- TASK SET:
• 1. Retype the withdrawal passage between "And before you" and "Seattle City Council.", inclusive.
• 2. In the withdrawal passage, list the conditions the email writer names as his primary responsibility to ensure for his family.

- PROVIDED PASSAGE:

BEGIN

Is there such a thing as “good” racism?

If you’re asking me, the answer is no.  Never was, never will be.

But you’re not asking me.  I’m asking you.

And before you answer, I will ask you to read the following email, written by former Seattle City Council candidate Christopher Rufo, explaining why he has decided to withdraw from the race:

“I’m writing to you with a heavy heart. After spending the past two days in discussion with my family, I am terminating my campaign for Seattle City Council.
“I had hoped that this would be a campaign of ideas, but I quickly discovered that the activists in this city have no interest in ideas. Since the campaign launch, they have harassed and threatened my family nonstop. I was prepared to take the heat, but unfortunately, they have focused their hatred on my wife and children. They’ve made vile racist attacks against my wife, attempted to get her fired from Microsoft, and threatened sexual violence. They have even posted hateful messages to my 8-year-old son’s school Facebook page. I know that as the race progresses, the activists will ratchet up their hate-machine and these attacks will intensify significantly.
“I feel deeply disappointed about this turn of events and hope that I have not disappointed you, too. I’ve been overwhelmed by the support, love, and passion from hundreds of people all over the Puget Sound. I know in my heart that our cause is just and our ideas would make Seattle a better place. But my primary responsibility is to make sure my family is healthy, happy, and safe. That’s not possible in our current political climate, which has been overtaken by polarization and the ever-present threat of violence.
“I’ve learned that our problem here in Seattle is much deeper than the city council’s policies—we have created a culture of intolerance that is deeply destructive to the common good. I plan to spend the next few months reflecting on this experience and charting a way forward in a series of essays. I hope that some positive benefit can come out of this disappointment.

END

Stored items

BEGIN

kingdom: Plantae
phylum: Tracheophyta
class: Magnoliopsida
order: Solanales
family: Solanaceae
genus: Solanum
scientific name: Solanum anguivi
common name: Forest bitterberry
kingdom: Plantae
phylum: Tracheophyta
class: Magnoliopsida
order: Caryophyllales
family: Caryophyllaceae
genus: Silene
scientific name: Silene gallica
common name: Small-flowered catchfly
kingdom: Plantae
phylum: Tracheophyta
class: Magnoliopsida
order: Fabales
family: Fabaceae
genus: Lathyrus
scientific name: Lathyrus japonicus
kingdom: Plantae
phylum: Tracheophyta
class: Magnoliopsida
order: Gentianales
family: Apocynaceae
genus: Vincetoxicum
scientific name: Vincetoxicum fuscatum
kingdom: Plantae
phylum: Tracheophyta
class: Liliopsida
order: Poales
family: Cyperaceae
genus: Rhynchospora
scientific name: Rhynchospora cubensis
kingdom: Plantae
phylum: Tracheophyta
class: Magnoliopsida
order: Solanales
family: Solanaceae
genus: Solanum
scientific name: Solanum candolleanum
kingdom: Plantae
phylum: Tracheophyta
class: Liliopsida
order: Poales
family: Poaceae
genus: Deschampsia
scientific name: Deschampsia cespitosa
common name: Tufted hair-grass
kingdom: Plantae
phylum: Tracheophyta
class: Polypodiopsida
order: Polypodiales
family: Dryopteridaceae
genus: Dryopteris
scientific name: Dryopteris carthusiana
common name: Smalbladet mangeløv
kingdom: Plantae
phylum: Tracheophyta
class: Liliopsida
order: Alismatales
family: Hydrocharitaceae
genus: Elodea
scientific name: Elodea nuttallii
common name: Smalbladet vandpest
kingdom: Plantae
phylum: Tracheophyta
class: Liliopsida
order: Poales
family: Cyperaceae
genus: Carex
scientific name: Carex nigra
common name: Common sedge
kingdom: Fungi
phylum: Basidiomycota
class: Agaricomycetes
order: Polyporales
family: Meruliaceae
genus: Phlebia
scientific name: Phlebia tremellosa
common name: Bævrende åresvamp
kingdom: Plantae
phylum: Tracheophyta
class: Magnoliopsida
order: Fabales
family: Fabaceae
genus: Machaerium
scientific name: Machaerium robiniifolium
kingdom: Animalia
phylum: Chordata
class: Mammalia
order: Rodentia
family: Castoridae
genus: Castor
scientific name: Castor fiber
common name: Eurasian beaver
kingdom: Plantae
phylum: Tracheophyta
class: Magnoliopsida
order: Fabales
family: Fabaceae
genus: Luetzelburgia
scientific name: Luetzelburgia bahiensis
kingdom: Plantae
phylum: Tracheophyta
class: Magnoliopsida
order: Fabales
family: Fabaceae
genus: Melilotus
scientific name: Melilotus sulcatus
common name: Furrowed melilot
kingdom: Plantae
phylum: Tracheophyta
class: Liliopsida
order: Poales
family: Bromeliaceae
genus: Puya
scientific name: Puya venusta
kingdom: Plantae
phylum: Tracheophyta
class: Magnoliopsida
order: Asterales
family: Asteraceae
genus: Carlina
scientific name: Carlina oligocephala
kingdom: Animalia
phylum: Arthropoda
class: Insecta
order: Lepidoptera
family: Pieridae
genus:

END

- WRITTEN ANSWERS:
• 1.
And before you answer, I will ask you to read the following email, written by former Seattle City Council candidate Christopher Rufo, explaining why he has decided to withdraw from the race:

“I’m writing to you with a heavy heart. After spending the past two days in discussion with my family, I am terminating my campaign for Seattle City Council.

• 2.
Healthy
Happy
Safe